[Stored data]

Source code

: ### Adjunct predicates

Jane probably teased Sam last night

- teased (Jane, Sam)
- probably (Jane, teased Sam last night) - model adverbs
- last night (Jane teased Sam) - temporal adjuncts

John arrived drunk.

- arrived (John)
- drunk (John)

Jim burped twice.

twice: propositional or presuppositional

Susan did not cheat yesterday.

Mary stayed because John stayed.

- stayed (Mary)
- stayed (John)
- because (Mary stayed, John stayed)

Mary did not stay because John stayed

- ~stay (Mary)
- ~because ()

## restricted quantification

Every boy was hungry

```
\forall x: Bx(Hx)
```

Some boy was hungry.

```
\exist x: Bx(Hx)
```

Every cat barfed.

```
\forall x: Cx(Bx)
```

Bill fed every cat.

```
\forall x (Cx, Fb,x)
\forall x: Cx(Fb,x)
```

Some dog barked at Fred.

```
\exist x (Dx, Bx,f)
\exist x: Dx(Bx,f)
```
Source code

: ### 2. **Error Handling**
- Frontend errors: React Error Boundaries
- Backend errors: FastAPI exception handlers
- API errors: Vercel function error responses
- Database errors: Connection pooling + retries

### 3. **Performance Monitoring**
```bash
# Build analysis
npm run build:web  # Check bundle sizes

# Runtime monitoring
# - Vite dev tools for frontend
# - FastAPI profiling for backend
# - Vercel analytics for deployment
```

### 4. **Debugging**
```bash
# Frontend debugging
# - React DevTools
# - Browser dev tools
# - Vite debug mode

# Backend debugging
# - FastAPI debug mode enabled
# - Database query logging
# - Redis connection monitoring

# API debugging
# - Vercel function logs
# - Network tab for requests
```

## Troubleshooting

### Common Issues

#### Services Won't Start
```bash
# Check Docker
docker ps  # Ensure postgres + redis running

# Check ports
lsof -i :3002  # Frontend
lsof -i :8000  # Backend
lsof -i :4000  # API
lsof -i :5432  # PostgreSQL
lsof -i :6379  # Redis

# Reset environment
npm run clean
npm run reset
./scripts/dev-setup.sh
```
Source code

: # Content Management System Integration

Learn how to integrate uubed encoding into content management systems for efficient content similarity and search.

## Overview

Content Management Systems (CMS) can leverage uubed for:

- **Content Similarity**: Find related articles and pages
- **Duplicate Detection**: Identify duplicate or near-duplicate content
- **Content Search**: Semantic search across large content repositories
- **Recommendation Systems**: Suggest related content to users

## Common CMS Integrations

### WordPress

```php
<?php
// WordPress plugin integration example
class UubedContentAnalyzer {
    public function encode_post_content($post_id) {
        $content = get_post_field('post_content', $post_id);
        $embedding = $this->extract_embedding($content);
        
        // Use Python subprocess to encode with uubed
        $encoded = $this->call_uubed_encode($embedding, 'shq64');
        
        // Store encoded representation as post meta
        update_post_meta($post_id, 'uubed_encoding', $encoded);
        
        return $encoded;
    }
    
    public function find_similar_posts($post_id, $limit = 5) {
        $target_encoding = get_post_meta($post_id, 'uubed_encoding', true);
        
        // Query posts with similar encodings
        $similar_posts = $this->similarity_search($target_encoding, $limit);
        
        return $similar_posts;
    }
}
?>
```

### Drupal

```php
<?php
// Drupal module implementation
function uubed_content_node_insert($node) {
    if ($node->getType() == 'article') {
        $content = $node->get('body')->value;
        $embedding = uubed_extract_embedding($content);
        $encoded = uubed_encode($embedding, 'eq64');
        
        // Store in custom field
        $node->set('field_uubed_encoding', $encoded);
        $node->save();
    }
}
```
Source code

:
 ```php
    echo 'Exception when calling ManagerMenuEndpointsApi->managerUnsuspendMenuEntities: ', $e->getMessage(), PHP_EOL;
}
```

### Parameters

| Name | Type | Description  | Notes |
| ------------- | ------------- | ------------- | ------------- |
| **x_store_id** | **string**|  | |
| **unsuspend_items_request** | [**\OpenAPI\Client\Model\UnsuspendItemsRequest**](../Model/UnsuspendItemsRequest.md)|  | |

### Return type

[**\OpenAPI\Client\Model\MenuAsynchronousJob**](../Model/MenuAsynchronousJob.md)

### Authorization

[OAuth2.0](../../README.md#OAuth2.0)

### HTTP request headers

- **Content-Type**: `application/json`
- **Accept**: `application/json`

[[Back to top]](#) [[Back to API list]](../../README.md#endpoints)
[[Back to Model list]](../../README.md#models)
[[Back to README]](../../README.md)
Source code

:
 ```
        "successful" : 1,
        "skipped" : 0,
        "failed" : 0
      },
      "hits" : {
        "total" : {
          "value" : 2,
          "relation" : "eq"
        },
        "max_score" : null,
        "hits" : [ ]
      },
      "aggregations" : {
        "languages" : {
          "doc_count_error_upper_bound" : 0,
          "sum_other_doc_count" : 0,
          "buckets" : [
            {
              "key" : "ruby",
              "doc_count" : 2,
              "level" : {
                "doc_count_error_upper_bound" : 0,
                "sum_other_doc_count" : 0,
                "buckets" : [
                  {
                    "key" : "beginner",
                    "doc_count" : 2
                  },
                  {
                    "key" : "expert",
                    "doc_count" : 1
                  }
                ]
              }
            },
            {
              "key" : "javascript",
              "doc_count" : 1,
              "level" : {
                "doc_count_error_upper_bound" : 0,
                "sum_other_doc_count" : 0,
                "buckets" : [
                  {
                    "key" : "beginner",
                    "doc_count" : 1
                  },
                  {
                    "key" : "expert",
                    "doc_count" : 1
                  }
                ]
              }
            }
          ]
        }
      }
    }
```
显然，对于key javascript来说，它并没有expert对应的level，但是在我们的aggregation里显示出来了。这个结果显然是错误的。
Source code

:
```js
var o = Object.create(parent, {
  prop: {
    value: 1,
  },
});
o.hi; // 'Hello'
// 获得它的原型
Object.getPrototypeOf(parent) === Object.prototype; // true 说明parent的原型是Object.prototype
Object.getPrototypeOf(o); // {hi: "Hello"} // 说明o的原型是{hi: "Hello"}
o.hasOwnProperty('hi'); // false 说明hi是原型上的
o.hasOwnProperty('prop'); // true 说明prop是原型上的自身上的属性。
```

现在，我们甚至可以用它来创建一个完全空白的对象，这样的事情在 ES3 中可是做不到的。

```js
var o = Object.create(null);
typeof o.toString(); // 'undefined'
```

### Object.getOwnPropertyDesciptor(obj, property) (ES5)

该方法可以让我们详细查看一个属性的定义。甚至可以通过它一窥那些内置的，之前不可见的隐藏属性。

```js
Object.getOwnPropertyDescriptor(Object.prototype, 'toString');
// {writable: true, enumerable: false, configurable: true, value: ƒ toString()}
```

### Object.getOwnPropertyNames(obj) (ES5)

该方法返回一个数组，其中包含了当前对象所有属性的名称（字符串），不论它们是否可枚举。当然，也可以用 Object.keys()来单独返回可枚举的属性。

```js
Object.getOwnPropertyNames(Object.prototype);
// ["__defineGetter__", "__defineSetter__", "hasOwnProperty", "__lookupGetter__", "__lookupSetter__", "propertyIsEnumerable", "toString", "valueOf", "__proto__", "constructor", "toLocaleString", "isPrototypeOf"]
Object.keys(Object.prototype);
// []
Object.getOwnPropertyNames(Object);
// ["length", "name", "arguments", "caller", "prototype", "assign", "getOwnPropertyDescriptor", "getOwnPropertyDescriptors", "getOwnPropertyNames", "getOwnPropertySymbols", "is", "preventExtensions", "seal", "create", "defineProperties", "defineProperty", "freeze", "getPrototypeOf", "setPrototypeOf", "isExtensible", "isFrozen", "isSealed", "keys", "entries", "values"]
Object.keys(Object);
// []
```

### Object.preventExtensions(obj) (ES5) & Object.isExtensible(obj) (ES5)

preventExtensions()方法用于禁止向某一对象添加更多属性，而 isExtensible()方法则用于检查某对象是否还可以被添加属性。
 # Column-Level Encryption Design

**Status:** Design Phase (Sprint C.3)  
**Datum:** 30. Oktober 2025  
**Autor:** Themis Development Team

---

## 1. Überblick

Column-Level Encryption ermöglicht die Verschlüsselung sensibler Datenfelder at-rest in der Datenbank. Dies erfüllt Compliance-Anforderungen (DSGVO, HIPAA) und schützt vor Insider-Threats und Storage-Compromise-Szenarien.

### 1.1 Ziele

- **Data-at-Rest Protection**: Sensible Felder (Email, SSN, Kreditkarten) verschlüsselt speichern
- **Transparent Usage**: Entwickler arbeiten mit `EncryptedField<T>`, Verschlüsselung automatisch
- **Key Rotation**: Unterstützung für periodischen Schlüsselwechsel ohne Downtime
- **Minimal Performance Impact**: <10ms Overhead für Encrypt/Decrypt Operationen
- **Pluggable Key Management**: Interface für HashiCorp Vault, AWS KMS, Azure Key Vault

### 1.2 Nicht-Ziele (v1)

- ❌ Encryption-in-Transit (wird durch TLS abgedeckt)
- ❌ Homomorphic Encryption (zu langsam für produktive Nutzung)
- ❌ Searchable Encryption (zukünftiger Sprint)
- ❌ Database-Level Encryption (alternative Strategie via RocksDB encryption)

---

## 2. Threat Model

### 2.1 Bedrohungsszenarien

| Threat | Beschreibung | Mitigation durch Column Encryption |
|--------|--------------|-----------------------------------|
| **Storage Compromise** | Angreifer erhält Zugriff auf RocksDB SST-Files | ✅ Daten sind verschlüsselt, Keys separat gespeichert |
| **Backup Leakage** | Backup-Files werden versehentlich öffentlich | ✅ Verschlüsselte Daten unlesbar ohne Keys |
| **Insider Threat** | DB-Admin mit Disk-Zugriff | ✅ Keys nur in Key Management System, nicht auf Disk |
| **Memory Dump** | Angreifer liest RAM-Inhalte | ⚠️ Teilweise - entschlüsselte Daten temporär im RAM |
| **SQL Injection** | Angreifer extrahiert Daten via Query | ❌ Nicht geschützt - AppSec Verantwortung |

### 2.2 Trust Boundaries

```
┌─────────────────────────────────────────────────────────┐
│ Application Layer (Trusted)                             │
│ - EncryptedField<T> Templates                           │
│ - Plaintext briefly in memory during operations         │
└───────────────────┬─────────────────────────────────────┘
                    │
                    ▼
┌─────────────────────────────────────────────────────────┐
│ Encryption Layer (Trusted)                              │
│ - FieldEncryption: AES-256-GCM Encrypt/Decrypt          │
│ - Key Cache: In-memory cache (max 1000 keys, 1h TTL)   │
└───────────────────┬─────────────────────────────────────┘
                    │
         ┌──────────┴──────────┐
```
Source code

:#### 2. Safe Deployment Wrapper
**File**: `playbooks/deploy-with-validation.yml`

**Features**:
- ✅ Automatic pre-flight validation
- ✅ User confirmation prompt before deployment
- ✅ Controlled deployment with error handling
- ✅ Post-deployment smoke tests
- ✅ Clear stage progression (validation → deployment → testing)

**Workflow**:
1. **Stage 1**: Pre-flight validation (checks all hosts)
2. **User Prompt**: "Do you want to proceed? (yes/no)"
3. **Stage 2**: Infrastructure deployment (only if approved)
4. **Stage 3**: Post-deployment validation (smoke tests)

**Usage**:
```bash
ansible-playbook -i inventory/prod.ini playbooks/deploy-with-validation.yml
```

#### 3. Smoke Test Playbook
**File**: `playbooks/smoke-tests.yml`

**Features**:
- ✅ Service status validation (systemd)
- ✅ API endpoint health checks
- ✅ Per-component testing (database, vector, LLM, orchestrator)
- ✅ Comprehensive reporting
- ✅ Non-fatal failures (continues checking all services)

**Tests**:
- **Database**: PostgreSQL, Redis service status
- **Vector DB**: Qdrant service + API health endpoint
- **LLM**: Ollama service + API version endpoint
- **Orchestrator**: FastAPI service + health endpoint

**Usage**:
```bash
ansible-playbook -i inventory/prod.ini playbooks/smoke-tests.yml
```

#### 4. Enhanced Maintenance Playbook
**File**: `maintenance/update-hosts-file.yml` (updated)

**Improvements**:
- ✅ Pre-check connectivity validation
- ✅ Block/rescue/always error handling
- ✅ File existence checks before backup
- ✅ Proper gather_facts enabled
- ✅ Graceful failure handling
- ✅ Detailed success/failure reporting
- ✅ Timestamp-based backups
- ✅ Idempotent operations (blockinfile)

Try it →
Repeat word for word every line from the start of the entries to the line holding "- Backend errors: FastAPI exception handlers", inclusive, and nothing else.

Solution for this exercise →
Source code

: ### Adjunct predicates

Jane probably teased Sam last night

- teased (Jane, Sam)
- probably (Jane, teased Sam last night) - model adverbs
- last night (Jane teased Sam) - temporal adjuncts

John arrived drunk.

- arrived (John)
- drunk (John)

Jim burped twice.

twice: propositional or presuppositional

Susan did not cheat yesterday.

Mary stayed because John stayed.

- stayed (Mary)
- stayed (John)
- because (Mary stayed, John stayed)

Mary did not stay because John stayed

- ~stay (Mary)
- ~because ()

## restricted quantification

Every boy was hungry

```
\forall x: Bx(Hx)
```

Some boy was hungry.

```
\exist x: Bx(Hx)
```

Every cat barfed.

```
\forall x: Cx(Bx)
```

Bill fed every cat.

```
\forall x (Cx, Fb,x)
\forall x: Cx(Fb,x)
```

Some dog barked at Fred.

```
\exist x (Dx, Bx,f)
\exist x: Dx(Bx,f)
```
Source code

: ### 2. **Error Handling**
- Frontend errors: React Error Boundaries
- Backend errors: FastAPI exception handlers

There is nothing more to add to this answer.